O jornalista e escritor Ricardo Viveiros lança na próxima semana o livro “Da Arte do Brasil”, sua 15.ª publicação, em evento promovido pela Federação das Indústrias de São Paulo (Fiesp), na Capital. Produzido pela Clemente & Gramani Editora, em edição bilíngüe (português/inglês), o livro é resultado da compilação de textos sobre os principais pintores brasileiros, publicada nos últimos dez anos pela revista Revista Abigraf (veículo oficial da Associação Brasileira da Indústria Gráfica, que circula nacionalmente há mais de 30 anos).
De acordo com sua assessoria de imprensa, o autor apresenta, em 194 páginas, uma síntese da trajetória de vida de 22 artistas plásticos de diversas regiões brasileiras e suas principais obras, destacadas no projeto gráfico ilustrado.
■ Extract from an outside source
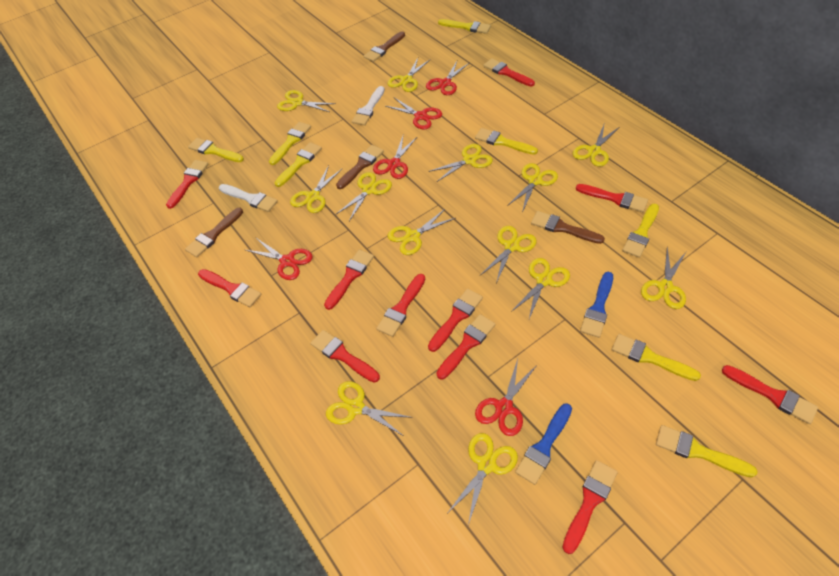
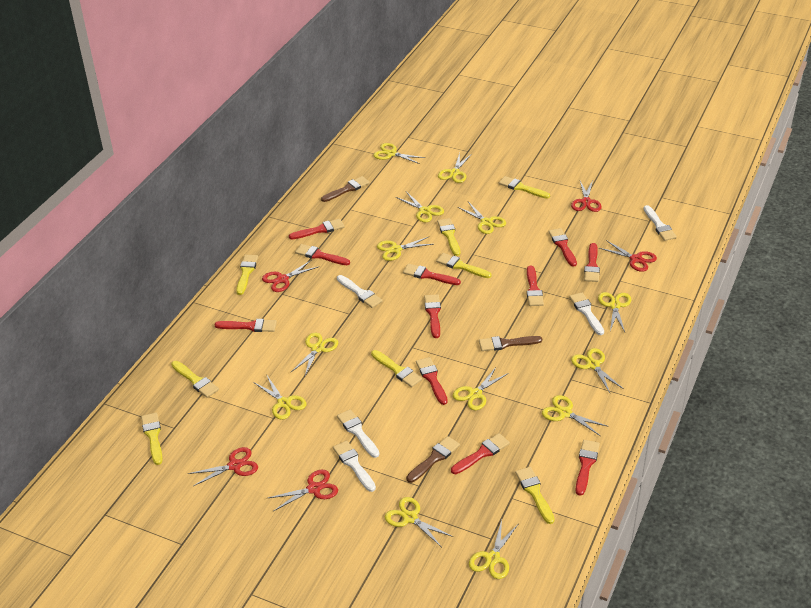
blue brush: [515,403,572,485] [580,272,613,338] = 2 -> none = 0
brown brush: [185,208,243,257] [336,145,384,189] [364,31,405,62] [531,211,605,244] = 4 -> [321,176,370,202] [406,436,460,483] [479,336,542,351] = 3
white brush: [219,184,278,212] [352,86,385,126] = 2 -> [333,441,376,492] [337,275,383,308] [337,409,380,458] [569,293,604,335] [643,205,677,241] = 5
A compilação reúne não apenas um grupo de artistas, mas representa uma vitrine importante dos estilos adotados pelos brasileiros, em um reflexo das principais tendências mundiais na época de florescimento da arte de cada um deles.
Os 22 artistas que têm suas histórias e obras analisadas são: Aldemir Martins, Aldir Mendes de Souza, Anita Malfatti, Antônio Gomide, Antonio Henrique Amaral, Candido Portinari, Carybé, Djanira da Motta e Silva, Emiliano Di Cavalcanti, Fayga Ostrower, Flávio de Carvalho, Francisco Brennand, Fulvio Pennacchi, Iberê Camargo, Milton Dacosta, Pancetti, Raimundo Cela, Rugendas, Samson Flexor, Tikashi Fukushima, Tomie Ohtake e Vicente do Rego Monteiro.
Em apêndice especial, o livro traz ainda um retrato de seis dos mais importantes museus brasileiros, descrevendo a história, curiosidades e os acervos de cada um deles. Foram incluídos na obra o Museu Nacional de Belas Artes (RJ), a Pinacoteca do Estado de São Paulo, o Museu Lasar Segall, o Museu de Arte Contemporânea da Universidade de São Paulo (MAC/USP), o Museu de Arte Moderna (MAM/RJ) e o Museu de Arte de São Paulo (Masp). “Espero que este trabalho seja uma oportunidade para o leitor conhecer boa parte do desenho e da pintura produzidos por este País de artistas. Meu objetivo foi senão o de mostrar as trajetórias desses criadores, seus trabalhos e, principalmente, dar a conhecer o melhor de suas obras”, declara Viveiros.